Since then, Pakistan has come under increasing pressure to take preventive measures to neutralize the Afghan Taliban and the affiliated Haqqani network that shift between both countries.

“I don’t think this will satisfy the U.S.,” Rashid Ahmed Khan, the head of international relations at the University of Central Punjab in Lahore, who spoke with Bloomberg. “It’s one of the most porous borders in the world — if one side continues to oppose it, then this can’t be that effective,” he said, referring to repeated Afghan objections.

Pakistan and Afghanistan have both accused the other of harboring and training terrorists. Relations between the two have been in a downward spiral in the last several years. Afghan President Ashraf Ghani warned Pakistan that it is pursuing an “undeclared war of aggression” and threatens military conflict over the security fence.
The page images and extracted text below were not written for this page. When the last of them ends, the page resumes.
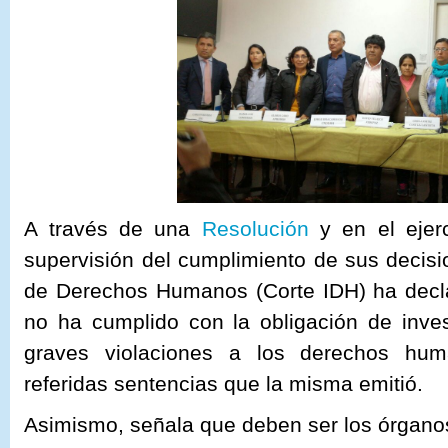
A través de una
Resolución
y en el ejerc
supervisión del cumplimiento de sus decisi
de Derechos Humanos (Corte IDH) ha decl
no ha cumplido con la obligación de inves
graves violaciones a los derechos hum
referidas sentencias que la misma emitió.
Asimismo, señala que deben ser los órgano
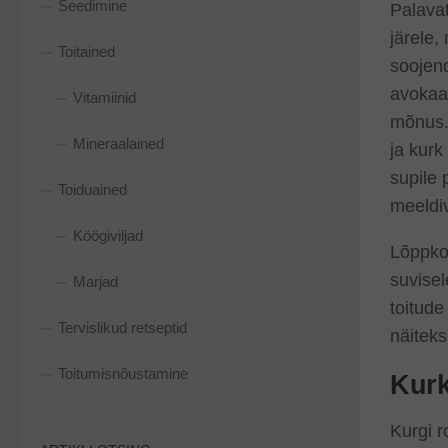
Seedimine
Palava
järele,
Toitained
soojend
avokaa
Vitamiinid
mõnus.
Mineraalained
ja kurk
supile 
Toiduained
meeldi
Köögiviljad
Lõppkok
suvisel
Marjad
toitud
Tervislikud retseptid
näiteks
Toitumisnõustamine
Kurk
Kurgi r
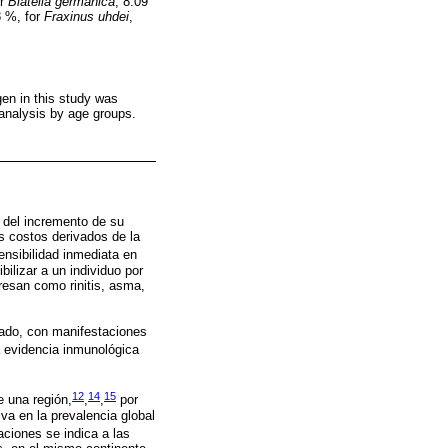
or
Blatella germanica
, 8.09
8 %, for
Fraxinus uhdei
,
en in this study was
 analysis by age groups.
 del incremento de su
os costos derivados de la
nsibilidad inmediata en
ilizar a un individuo por
resan como rinitis, asma,
rado, con manifestaciones
a evidencia inmunológica
12
14
15
e una región,
,
,
por
va en la prevalencia global
ciones se indica a las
Pakistan officials told Bloomberg some fences in mountainous regions have made it more difficult for militants to cross between both countries.
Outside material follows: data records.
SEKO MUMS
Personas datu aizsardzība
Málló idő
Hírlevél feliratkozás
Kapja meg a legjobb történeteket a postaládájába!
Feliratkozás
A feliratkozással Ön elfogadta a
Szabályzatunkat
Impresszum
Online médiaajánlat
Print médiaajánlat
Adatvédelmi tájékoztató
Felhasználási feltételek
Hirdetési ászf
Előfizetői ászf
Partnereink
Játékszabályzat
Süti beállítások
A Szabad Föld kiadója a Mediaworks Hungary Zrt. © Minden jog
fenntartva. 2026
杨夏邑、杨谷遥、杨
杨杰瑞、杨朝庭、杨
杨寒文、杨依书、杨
Islamabad has often accused Afghan nationals and refugees of bombings and attacks in Pakistan. Officials said more than 2 million refugees live in Pakistan refugee camps, as these areas have become a significant breeding ground for terrorist.

According to the Afghanistan Analysts Network (AAN) research group in October, the Durand Line has roughly 235 crossing points, some frequently used by militants and drug traffickers.

“It may not stop every terrorist, but it will deter them,” said Ikram Sehgal, a former military officer and chairman of Pathfinder Group, Pakistan’s largest private security company. “If you are serious about no encroachment, this is necessary.”

The AAN report also suggested that Taliban can operationally move with ease between the two countries in the often lawless border regions and are usually waved through by Pakistan forces.

Former Afghan President Hamid Karzai had expressed concerns about the alleged U.S. financial assistance to Pakistan for fencing the Durand Line.

The Office of the Former President in a statement said Hamid Karzai is deeply concerned over the matter and calls it a “violation of our rights and sovereignty.”

He said: “The US funding to Pakistan for fencing the Durand line is helping Pakistan’s policy of separating Afghans on both sides of the Durand Line.”

Incoming Pakistani Prime Minister Imran Khan recently made statements about the need for peace with Afghanistan and told Ashraf Ghani, President of Afghanistan, that he would travel to Kabul at an unspecified time.

“If there is peace in Afghanistan, there will be peace in Pakistan,” said Khanin in a televised victory speech from Islamabad last month.

With the war in Afghanistan mostly finished — it seems as Pakistan and Afghanistan are making strides towards peace. In doing so, Pakistan is erecting a massive fence with 60,000 troops to ensure a new era of peace.

If so, the one question we ask: The U.S. has spent almost two decades bombing the Middle East, could peaceful times bring a wave of new investments into the region via China’s One Belt and Road Initiative?